Joint Oireachtas Committee on Housing, Planning and Local Government

Housing Provision for Older People: Discussion

Photo of Eoin Ó BroinEoin Ó Broin (Dublin Mid West, Sinn Fein) | Oireachtas source

I thank the witnesses for their presentations. We have some wonderful housing for older people, especially in the public sector, right across the State. In deference to Senator Cummins, I was in St. John's College in Waterford, which is a wonderful Respond development recently funded by the Department. I refer as well to McAuley Place in Naas, which is also such a wonderful facility, and even to some of the slightly older schemes, such a Verschoyle Court, just off Mount Street not far from here. Deputy McAuley will be aware of it. What is wonderful about all three of these examples is that they do not consist only of housing. They also have a variety of other facilities. The public garden in Verschoyle Court is incredible, while McAuley Place is an entire community. If the Chair has not been there, he really should visit. Not unlike the Respond facility, it has a community hall and a public café and provides a host of activities in which the residents are involved. Several new apartments have been built at the back of the complex.

We know what works in this regard, certainly in the public sector. It is important when we have these conversations to emphasise this is about choice and not about putting any pressure on older people living in larger homes to move out of them. They are not the cause of, nor contributors to, our housing crisis. This is about giving older people who may wish to rightsize as many options as possible to enable them to do the right thing for themselves. The reason I say that is that sometimes when these matters are debated by other people on the radio, many politicians get calls from nervous pensioners who feel like they are being blamed because they have an emotional attachment to the homes they are living in. They might be the only people living in them, but these are their homes and they have a right to live in them. I do not think anyone at this committee would say otherwise.

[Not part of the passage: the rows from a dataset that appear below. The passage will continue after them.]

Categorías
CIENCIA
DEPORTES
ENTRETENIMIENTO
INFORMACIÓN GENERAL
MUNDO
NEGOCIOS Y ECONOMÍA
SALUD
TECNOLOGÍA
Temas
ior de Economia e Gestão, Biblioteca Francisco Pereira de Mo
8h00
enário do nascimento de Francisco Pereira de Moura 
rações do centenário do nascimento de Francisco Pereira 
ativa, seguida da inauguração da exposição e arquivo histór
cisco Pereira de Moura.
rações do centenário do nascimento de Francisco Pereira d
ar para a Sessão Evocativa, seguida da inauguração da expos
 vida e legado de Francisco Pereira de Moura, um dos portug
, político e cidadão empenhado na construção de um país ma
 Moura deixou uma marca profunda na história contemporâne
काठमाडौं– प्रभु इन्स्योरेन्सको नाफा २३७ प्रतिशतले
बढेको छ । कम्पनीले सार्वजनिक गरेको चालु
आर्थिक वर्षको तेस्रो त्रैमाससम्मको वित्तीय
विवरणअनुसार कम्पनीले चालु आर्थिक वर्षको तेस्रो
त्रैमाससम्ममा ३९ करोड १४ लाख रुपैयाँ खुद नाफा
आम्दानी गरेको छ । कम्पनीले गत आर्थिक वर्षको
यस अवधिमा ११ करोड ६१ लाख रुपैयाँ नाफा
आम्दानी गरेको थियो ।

My one concern, however, is that while some funding is available, it is not anywhere near enough. More important, I am not so sure if we are setting the right kinds of targets. A good local authority will take all the good policy instruments Ms Timmons has outlined and access them through the capital assistance scheme, CAS, the capital advance leasing facility, CALF, the AHBs or the strategic housing investment programme, SHIP, to deliver good quality rightsizing. The great value of doing that is that a rightsizing social housing development built in an existing local authority estate will make it possible to get more dormer bungalows on that piece of land, which in turn will free up more two-, three- and four-bedroom homes in that existing estate. That is a good model of practice.

My first question for Ms Timmons then concerns whether we are moving towards starting to set targets in local authorities whereby a certain percentage of their social housing output, based on an evidence-based need for rightsizing in existing estates, would be incorporated into their housing plans. There is also a need to go a step further because we will also need rightsizing options in the private sector. Do we need to start considering amendments to planning legislation? As part of the housing need and demand assessment, HNDA, of planning applications, should consideration be given to ensuring an appropriate proportion of rightsized properties, especially dormer bungalows and ground-floor apartments, can be delivered?

I will raise a major concern about the fair deal scheme. The age organisations, representatives of which will be before the committee later, have been particularly concerned about issues of potential elder abuse and extended family members applying pressure to family members, some of whom are vulnerable, to access the fair deal scheme to enable a property to be let out. I am not opposed to trying to incentivise getting some of these properties into the private rental sector. I think it will be a small number and not anywhere close to 8,000 properties, or even a half or a quarter of that figure. Any properties we can get into the rental sector will be a good development. How do we fully protect the owners of these properties from the kinds of concerns we have heard the Minister of State in the Department of Health, and others, express? How can we ensure that while we get the properties into the rental market, we do so in a way that fully protects the interests of the older owners of these homes?